Weights \(P\) and \(Q\) are attached to the ends of a light flexible rope which is in limiting equilibrium hanging over a rough circular cylinder, the rope lying in a plane perpendicular to the axis of the cylinder which is horizontal. If \(Q\) is on the point of ascending, what weight must be added to it so that it becomes on the point of descending?
A body consists of a uniform solid hemisphere of radius \(a\) and a uniform solid right circular cone of base radius \(a\) and height \(h\) of the same density as the hemisphere, the base of the cone coinciding with the circular face of the hemisphere. Find the greatest permissible value of \(h/a\) in order that the body may be in stable equilibrium in an upright position with the hemisphere resting on a horizontal table.

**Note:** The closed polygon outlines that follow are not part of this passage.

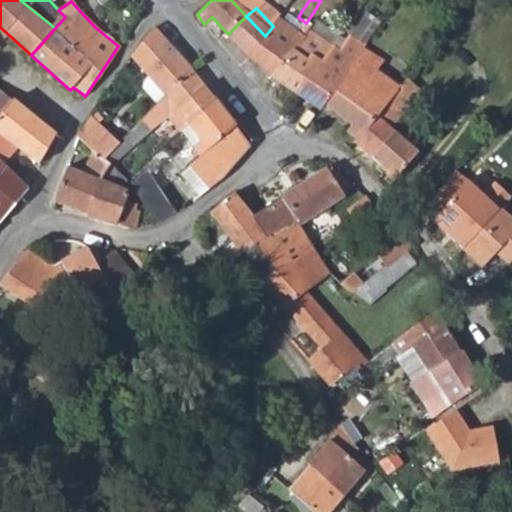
[(265,36),(246,16),(228,34),(249,56),(265,36)]
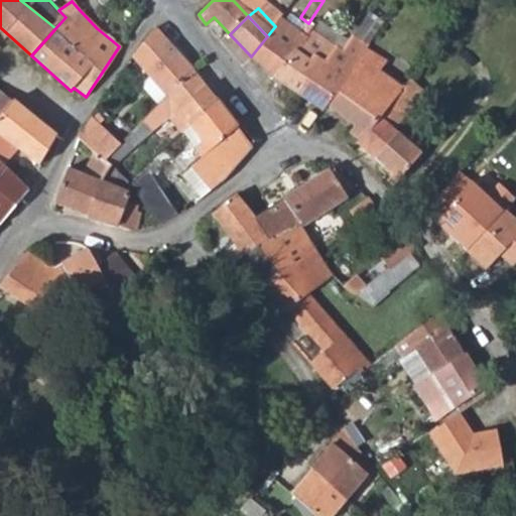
[(296,35),(278,21),(275,26),(267,36),(251,56),(274,76),(307,32),(310,28),(304,24),(296,35)]
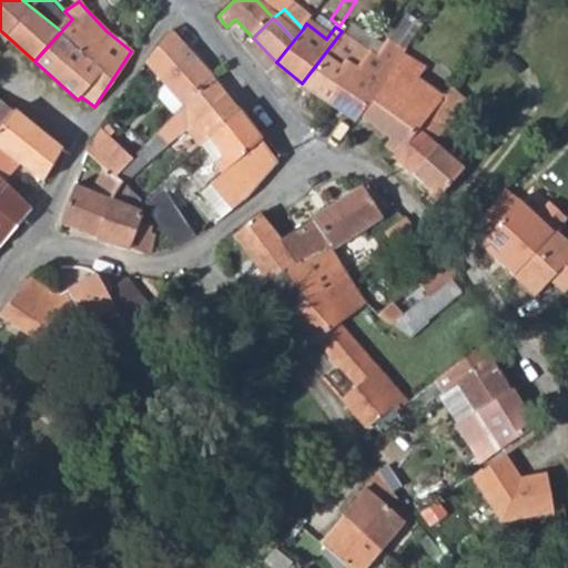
[(171,31),(145,62),(165,84),(159,90),(159,98),(173,115),(183,105),(211,78),(171,31)]
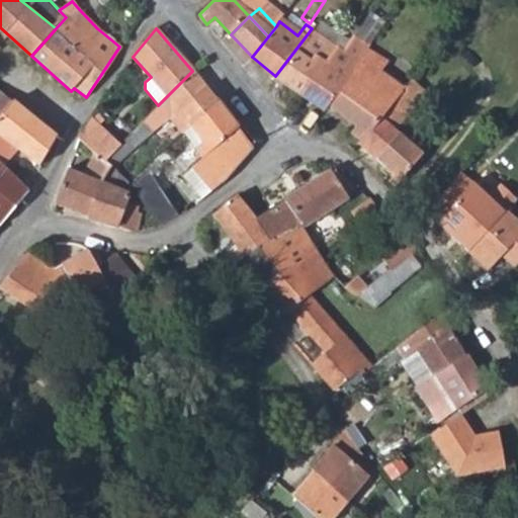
[(334,49),(309,32),(275,76),(301,94),(334,49)]
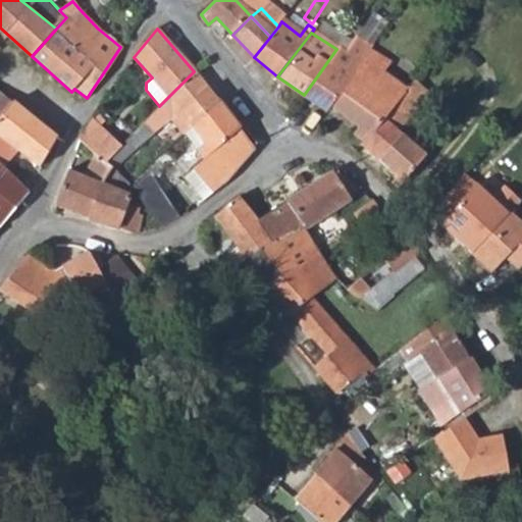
[(345,54),(336,49),(304,95),(328,111),(331,106),(371,49),(356,39),(345,54)]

A uniform rod \(AB\) of length \(l\) lies in a horizontal position on a rough inclined plane of angle \(\alpha\) for which the coefficient of friction \(\mu > \tan \alpha\). At the end \(B\) a gradually increasing force is applied acting upwards along the line of greatest slope. If the rod starts to turn about a point \(O\) such that \(OB = p\), show that \[(p/l)^2 = (\mu - \tan \alpha)/2\mu,\] and hence show that the length of rod that begins to move upwards is less than \(l/\sqrt{2}\).
A flat plate of uniform thin material is in the form of a plane quadrilateral \(ABCD\). The diagonals meet at a point \(O\). Show that its centre of mass coincides with that of four particles each of mass \(m\) at \(A\), \(B\), \(C\), \(D\) and one of mass \(-m\) at \(O\).